9:00 PM on 06.30.2013

Tony Ponce

Contributor

Phil Tossell of Nyamyam feels the British studio lost a lot of its spark

Nyamyam studio co-founder Phil Tossell has seen the peak of Rare's golden age as well as its devolution into just another cog in the Microsoft machine. He joined Rare to work on Diddy Kong Racing, became lead programmer on Star Fox Adventures, moved onto Kameo: Elements of Power, then left the company after serving as the gameplay director on Kinect Sports.

Today, he and two other former Rare staffers, Jennifer Schneidereit and Ryo Agarie, are hard at work on Tengami, a pop-up book adventure scheduled for Wii U, PC, Mac, and iPad. While speaking to Nintendo Enthusiast about this new venture, Tossell recounted how the Rare atmosphere started to change following the acquisition by Microsoft.

"Rare was also a close knit family and so it was something of a shock to suddenly become part of such a huge organisation as Microsoft," Tossell recalled. "There was a severe culture clash which perhaps didn't become apparent at first as Microsoft mostly allowed us to continue as we had always done. However as time passed and there were staff changes at MGS, together with Tim and Chris (Stamper) leaving, the culture changed and it began to feel more Microsoft and less Rare. While Rare continues to put out high quality games, for me it lost some of the spark that had made the company special."

To say that Rare fans quickly caught on to Microsoft's growing influence is an understatement. It was as clear as day to anyone who's ever picked up a controller. I remember three years ago when the fan site MundoRare closed down following a failed attempt to film a Rare documentary. The explanation from Rare for putting a stop to the project was that it wouldn't be "on message." Rare caught a lot of heat for that move, but it seems pretty obvious now that it was likely Microsoft HQ's self interests that resulted in that door slamming shut.

===

## TASK REQUIREMENTS
• a. Repeat everything in the Rare article from "9:00 PM on 06.30.2013" down to "on Kinect Sports.".
• b. For each statement, say whether the Rare article agrees with it, answering yes or no and quoting the deciding words: (i) Tossell was lead programmer on Star Fox Adventures. (ii) Tengami is scheduled for Xbox 360. (iii) MundoRare closed after a failed attempt to film a Rare documentary.
• c. Please resume the article on Rare under Microsoft from its last sentence.

## EXTRACTED MATERIAL
===

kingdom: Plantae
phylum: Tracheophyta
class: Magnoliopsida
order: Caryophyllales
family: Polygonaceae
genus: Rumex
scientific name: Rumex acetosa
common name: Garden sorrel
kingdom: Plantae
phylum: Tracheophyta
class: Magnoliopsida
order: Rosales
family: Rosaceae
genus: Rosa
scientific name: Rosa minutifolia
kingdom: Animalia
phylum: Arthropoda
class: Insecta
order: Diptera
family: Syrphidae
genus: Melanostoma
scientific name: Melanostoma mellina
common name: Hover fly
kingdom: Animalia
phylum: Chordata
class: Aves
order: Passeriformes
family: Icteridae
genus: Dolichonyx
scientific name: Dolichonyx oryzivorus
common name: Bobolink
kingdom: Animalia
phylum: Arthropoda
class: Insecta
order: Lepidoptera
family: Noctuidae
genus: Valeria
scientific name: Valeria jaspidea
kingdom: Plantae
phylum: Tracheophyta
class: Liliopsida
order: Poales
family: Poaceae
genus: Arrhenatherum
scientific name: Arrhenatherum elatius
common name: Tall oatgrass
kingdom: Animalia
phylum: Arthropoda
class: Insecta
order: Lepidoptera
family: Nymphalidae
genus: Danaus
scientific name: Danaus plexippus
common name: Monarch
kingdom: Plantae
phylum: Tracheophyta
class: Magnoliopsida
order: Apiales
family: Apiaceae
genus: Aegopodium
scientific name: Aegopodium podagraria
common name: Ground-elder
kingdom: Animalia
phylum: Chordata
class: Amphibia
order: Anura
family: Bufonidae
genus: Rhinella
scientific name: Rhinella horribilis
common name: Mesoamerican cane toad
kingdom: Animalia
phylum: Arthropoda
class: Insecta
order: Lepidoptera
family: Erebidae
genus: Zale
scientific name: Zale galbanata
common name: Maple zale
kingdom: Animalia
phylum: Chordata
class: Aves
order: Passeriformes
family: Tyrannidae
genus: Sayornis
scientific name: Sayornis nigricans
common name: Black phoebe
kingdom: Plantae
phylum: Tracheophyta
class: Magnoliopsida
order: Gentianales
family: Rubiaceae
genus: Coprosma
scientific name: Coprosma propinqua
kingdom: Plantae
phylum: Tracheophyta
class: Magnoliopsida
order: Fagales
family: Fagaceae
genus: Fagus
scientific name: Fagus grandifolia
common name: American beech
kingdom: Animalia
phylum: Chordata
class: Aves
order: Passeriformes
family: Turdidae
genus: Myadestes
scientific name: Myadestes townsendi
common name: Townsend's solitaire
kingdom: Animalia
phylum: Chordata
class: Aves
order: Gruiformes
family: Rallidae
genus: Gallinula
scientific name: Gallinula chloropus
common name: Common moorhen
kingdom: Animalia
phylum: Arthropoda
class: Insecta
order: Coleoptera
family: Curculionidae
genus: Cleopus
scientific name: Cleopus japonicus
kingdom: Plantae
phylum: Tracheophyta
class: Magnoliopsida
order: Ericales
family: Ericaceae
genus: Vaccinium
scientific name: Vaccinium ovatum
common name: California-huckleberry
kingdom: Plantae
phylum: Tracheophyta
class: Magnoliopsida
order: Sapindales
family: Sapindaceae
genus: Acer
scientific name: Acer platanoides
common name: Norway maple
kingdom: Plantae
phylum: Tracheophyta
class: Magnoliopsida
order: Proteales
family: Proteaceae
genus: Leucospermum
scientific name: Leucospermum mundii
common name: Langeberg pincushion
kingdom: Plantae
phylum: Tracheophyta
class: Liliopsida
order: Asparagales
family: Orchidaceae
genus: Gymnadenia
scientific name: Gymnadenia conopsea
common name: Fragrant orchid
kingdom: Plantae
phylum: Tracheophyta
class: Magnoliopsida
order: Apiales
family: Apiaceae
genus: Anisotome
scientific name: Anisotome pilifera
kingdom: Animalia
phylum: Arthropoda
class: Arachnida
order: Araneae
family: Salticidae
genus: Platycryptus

===

## TASK-BY-TASK ANSWERS
• a.
9:00 PM on 06.30.2013

Tony Ponce

Contributor

Phil Tossell of Nyamyam feels the British studio lost a lot of its spark

Nyamyam studio co-founder Phil Tossell has seen the peak of Rare's golden age as well as its devolution into just another cog in the Microsoft machine. He joined Rare to work on Diddy Kong Racing, became lead programmer on Star Fox Adventures, moved onto Kameo: Elements of Power, then left the company after serving as the gameplay director on Kinect Sports.

• b.
(i) Yes: "became lead programmer on Star Fox Adventures"
(ii) No: "scheduled for Wii U, PC, Mac, and iPad"
(iii) Yes: "the fan site MundoRare closed down following a failed attempt to film a Rare documentary"

• c.
Can you even call the shell of the studio that handed off development of the long-anticipated revival of its own Killer Instinct franchise "Rare" anymore? All the biggest names have high-tailed it out of there -- the Stamper brothers, David Wise, Chris Seavor, Grant Kirkhope, Chris Marlow, and so on. Who's still around to keep the old familial spirit alive?

"I think at the moment the company is going through something of a rebirth as there are lots of new people and most of the old staff have left, so I'm excited to see what they do next," continued Tossell. "Whatever Rare does it will always hold a special place for me." I wouldn't be surprised if a single tear rolled down his cheek as he spoke that.

Microsoft must have thought that by buying out Rare, which was a Nintendo studio through and through, the Xbox brand would suddenly out-Nintendo Nintendo. Did anyone really think it could be that easy? Just flash some green and snap your fingers and ta-da?

Actually, according this story from Chris Seavor, in which one of Microsoft's suit honestly thought owning Rare also gave them ownership of Donkey Kong, I wouldn't doubt that's precisely what they thought would happen.

Unbelievable.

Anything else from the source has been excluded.